Water Protectors Occupy Work Sites and Lock Down to Line 3 Pipeline Construction

Hubbard County, MN – Dozens of water protectors descended on two work sites for Line 3 construction in Northern Minnesota on the morning of July 1, 2021, stopping construction at both sites for the day. Fourteen people locked down to various construction vehicles including the pipeline itself; twenty-eight water protectors were arrested.

Water protector locks down to Line 3 pipeline construction equipment on July 1, 2021

[UPDATE] The official number of arrestees from the two work site actions was 28. All were released Friday evening. Bails were set high at $10,000 without conditions, and $5,000 with conditions. No cash bail at 10% was offered. Many of the activists were charged with felony theft. This marks the second time in the fight against Line 3 that water protectors have been charged with felony theft.

Unicorn Riot documented the situation live from the ground. Watch nearly nine hours of streams from today:

Final approvals in November 2020 gave Enbridge, a Canadian energy corporation, the go-ahead to complete the Minnesota section of what the company is calling the Line 3 Replacement Pipeline. The planned pipeline route stretches across 337 miles of traditional Anishinaabe Territory in Northern Minnesota, beginning at tar sands mines in Alberta, Canada and ending at refineries in Superior, Wisconsin.

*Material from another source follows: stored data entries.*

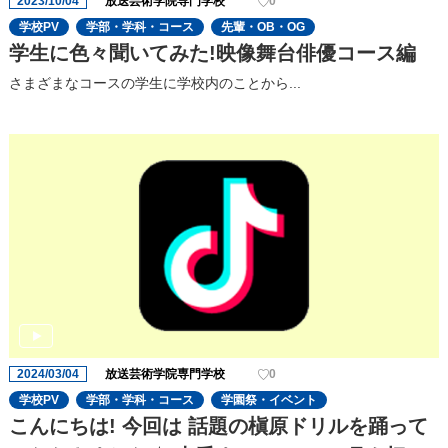
2023/10/04
放送芸術学院専門学校
0
学校PV
学部・学科・コース
先輩・OB・OG
学生に色々聞いてみた!映像舞台俳優コース編
さまざまなコースの学生に学校内のことから...
2024/03/04
放送芸術学院専門学校
0
学校PV
学部・学科・コース
学園祭・イベント
こんにちは! 今回は 話題の槇原ドリルを踊って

Water protectors opposed to the contentious Line 3 pipeline project have regularly staged non-violent direct actions that temporarily stop construction, with several hundred arrested in action campaigns over the last year. In June, 179 people were arrested, and dozens cited, when thousands of water protectors shut down an Enbridge pumping station for two days as part of a multi-pronged Treaty People Gathering in Northern Minnesota.

Participating in the July 1 lockdown, Ginger Cassady, the Executive Director of the Rainforest Action Network, called on President Joe Biden and the financiers of the pipeline project to stop Line 3 construction.

Im in Northern Minnesota at the Headwaters of the Mississippi protesting Enbridge’s toxic pipeline. This pipeline is not only a direct assault on Indigenous people but it’s also an assault on their local land treaty rights.

– Ginger Cassady, E.D. Rainforest Action Network

Earlier this week on June 28, dozens of Hubbard County Sheriffs barricaded the entry into the Namewag Camp, a privately-owned property used by water protectors. This prompted a wave of supporters showing up to the land in solidarity. Nearly a dozen people were arrested near the roadway by authorities during a two-day span before the sheriffs left the property. Some believe the Hubbard County Sheriff’s aggressive, unusual enforcement of a minor clerical issue involving a county road easement by the camp property was timed to coincide with Enbridge drilling one of their crossings under the Mississippi River.

Enbridge plans to have construction completed by the end of the year. Meanwhile, direct actions by water protectors seeking to halt construction are expected to continue through the summer.